Спутанные клочья грязной, коричневой шерсти опадали с их боков лохматыми лоскутами, обнажая белесые торсы чудовищ — теперь их покрывали ровные ряды крупной драконьей чешуи. Их кожа, взмокшая от холодного пота и едкой слизи, неприятно лоснилась и лихорадочно блестела, словно тонкая корочка на едва затянувшемся шраме.

Тела боевых мамонтов странно вытянулись в длину, их пропорции изменились до неузнаваемости. Вместо короткого поросячьего хвостика появились дубинообразные хвосты с острым навершием, морды стали гораздо длиннее, а челюсти — более мощными — бугристые узлы мышц густо покрывали теперь их массивные скулы.
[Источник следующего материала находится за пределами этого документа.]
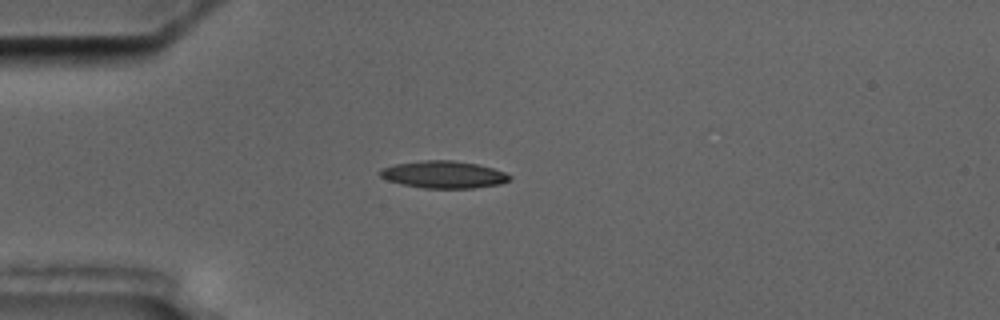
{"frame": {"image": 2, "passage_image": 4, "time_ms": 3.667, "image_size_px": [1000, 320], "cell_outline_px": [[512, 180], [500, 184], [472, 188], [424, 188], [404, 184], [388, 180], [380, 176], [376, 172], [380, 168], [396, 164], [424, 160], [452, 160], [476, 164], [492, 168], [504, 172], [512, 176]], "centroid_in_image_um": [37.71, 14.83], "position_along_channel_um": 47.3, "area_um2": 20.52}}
Фалин с ужасом разглядывал все те кошмарные изменения, что произошли с так полюбившимися ему животными. Теперь ни какими коврижками его бы не заманили на спину такому чудовищу. Даже отсюда он сумел разглядеть их крупные зубы — они были примерно со стопу взрослого мужчины и остры, словно боевой клинок гнома-пехотинца. Длинные раздвоенные языки вываливались из их полуоткрытых пастей, на ногах красовались короткие, но мощные пальцы с длинными, и очень опасными на вид, черными когтями.

Благородные животные превратились в отвратительных и безобразных монстров полукровок.

По велению Ганиша цепи на передних ногах несколько ослабили.

Прошло два часа. Животные медленно приходили в себя, делая слабые попытки пошевелиться. Было видно, что даже слабейшее напряжение давалось им с великим трудом.

— На бойню кого ни будь отправили? Где бычья кровь? — кричал Ганиш.

Появился гном распорядитель.

— Все как вы велели, о благородный — сказал он, мелко вздрагивая и явно опасаясь подходить к мамонтам слишком близко — мы ждали лишь вашей команды.

— Тогда тащите быстрее.

— Как скажете, о великий — с глубоким поклоном, гном удалился.

В пещеру осторожно вкатывали телеги, на которых возвышались крутобокие котлы, до верху наполненные густой бычьей кровью. Гномы, облаченные в заляпанные передники, вооружались большими черпаками на длинных ручках. Ковши, с частотой поршней, идеально отлаженного механизма, принялись часто сновать туда и обратно — они сноровисто погружались в тягучую, бурую жидкость и опрокидывались в безвольно раскрытые зловонные пасти.

Мамонты понемногу приходили в себя и, словно пьяницы с жуткого похмелья, жадно ловили живительную влагу. Их поросячьи глазки загорелись ярче, жизнь потихоньку возвращалась в их отвратительные тела.

Внезапно, своды пещеры огласились истошным криком. Ганиш обернулся — он увидел, как один из мамонтов, очнувшийся раньше всех, рывком встал на ноги. Кажется, полукровка почти вдвое прибавил в росте — гранитной скалой, исполинской громадиной возвышался он над гномами, застывшими перед ним в смертельном ужасе.